Samaranch, acomodado en el palco presidencial, tarda en comprender lo que está sucediendo en la pista. Morceli es un náufrago a punto de ahogarse en el pelotón de corredores. Al gran favorito le han abandonado las fuerzas en su cita más importante, por lo que la prueba queda totalmente abierta. A falta de 200 metros Chesire marcha en primera posición y se abre por la calle 2 para evitar que Herold le adelante. Fermín Cacho aprovecha entonces el hueco generado en la calle 1 para colarse y tras un forcejeo consigue adelantarlo. 
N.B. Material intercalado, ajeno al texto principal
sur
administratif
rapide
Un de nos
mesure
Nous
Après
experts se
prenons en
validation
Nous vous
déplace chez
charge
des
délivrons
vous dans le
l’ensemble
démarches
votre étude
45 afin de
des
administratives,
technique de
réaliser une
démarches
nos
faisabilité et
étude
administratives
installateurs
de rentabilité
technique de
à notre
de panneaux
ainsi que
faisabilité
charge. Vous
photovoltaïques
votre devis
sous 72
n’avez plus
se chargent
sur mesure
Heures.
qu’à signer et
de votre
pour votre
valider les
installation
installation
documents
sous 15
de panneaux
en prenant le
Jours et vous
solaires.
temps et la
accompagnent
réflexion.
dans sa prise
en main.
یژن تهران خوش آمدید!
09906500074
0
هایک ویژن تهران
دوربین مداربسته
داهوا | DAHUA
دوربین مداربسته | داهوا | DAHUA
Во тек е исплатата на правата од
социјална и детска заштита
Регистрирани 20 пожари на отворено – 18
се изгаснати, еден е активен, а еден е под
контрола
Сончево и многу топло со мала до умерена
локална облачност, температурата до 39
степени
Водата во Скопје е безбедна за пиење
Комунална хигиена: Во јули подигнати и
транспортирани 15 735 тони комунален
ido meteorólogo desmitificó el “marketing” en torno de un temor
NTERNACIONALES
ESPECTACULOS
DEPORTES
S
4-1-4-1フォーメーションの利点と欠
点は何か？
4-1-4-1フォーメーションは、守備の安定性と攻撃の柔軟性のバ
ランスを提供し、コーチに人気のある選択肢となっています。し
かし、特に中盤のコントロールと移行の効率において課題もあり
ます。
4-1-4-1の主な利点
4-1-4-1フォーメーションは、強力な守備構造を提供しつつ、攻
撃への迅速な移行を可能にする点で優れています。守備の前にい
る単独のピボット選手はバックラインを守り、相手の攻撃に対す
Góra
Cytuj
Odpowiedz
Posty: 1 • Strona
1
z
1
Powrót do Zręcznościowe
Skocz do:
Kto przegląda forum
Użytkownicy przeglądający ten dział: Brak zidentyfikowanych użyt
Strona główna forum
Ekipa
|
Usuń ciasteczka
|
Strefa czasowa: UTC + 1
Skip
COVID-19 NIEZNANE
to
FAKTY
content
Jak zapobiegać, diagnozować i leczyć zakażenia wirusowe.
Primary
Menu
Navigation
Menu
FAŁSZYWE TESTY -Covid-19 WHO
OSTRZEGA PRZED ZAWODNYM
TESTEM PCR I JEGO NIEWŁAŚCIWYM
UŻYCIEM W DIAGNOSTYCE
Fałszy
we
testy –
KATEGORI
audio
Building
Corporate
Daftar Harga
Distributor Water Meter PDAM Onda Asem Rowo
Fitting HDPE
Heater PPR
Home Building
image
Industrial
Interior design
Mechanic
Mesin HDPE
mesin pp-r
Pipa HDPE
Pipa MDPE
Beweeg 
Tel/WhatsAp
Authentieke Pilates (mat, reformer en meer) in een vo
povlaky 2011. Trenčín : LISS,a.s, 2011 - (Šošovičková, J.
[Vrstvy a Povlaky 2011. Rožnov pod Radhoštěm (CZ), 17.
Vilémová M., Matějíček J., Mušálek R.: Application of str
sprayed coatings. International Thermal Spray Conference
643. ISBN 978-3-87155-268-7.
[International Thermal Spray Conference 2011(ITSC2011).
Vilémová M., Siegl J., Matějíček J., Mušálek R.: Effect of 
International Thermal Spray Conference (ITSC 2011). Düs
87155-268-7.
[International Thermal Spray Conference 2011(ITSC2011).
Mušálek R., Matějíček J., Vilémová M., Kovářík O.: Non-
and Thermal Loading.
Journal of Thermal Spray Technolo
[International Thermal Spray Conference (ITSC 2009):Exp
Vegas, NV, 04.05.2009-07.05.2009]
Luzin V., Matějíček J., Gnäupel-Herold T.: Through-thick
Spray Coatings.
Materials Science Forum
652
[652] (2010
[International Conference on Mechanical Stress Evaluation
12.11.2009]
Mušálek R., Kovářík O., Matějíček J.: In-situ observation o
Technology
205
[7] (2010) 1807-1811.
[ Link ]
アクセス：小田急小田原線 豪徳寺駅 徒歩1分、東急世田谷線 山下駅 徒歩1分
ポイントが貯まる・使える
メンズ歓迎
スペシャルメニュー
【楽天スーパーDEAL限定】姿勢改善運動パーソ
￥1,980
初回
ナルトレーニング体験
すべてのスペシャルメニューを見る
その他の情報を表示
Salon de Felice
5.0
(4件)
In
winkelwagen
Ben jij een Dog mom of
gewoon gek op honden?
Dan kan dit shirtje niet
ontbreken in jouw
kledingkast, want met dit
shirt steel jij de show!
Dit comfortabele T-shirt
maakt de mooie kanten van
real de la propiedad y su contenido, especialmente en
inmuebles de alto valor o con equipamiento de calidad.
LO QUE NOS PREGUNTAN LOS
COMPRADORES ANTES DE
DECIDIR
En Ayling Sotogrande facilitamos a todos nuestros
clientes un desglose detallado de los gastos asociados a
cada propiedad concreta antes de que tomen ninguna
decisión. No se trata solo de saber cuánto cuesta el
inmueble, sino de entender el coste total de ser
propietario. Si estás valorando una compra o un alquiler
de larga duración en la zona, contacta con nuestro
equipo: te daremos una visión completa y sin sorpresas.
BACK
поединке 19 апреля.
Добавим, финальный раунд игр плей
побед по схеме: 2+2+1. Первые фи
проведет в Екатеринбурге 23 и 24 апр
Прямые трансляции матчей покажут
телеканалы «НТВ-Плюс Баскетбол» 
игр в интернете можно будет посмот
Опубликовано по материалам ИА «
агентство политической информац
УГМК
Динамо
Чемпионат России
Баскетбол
Los siguientes 150 metros son de una naturaleza extraña. El atleta de Soria continúa en plena aceleración aumentando la distancia con sus rivales en cada zancada. Su cuerpo ha explotado en el instante preciso. Sin embargo, Fermín no termina de creerse la claridad con la que brilla el horizonte de Montjuic y empieza a mover su cabeza hacia atrás de manera compulsiva. Su gesto es una mezcla de agonía y desconfianza que por un momento recuerda al mítico Emil Zatopek. A falta de 20 metros se disipan todos sus temores y detiene su mirada en ese futuro inmediato de mitología olímpica.

Samaranch se muestra eufórico al ver a Fermín cruzando la línea de meta con los brazos abiertos. Puede que no haya sido el mejor 1500 de la historia, pero el desenlace ha estado cargado de fuego, con esa emoción de las películas policiacas que se resuelven tras una larga persecución a punta de pistola. El Estadio, y seguramente el país entero, se ha convertido de inmediato en una fiesta por todo lo alto. Los triunfos de los héroes locales poseen siempre una carga sentimental que los hace especiales, como más humanos.

A esta altura de la tarde Samaranch no tiene ninguna duda. Cuando pasen los años y se mencione a Barcelona 92, quedará la victoria de Fermín Cacho en 1500 y la celebración del público. Es la imagen de estas Olimpiadas y, seguramente, de la historia del deporte en España.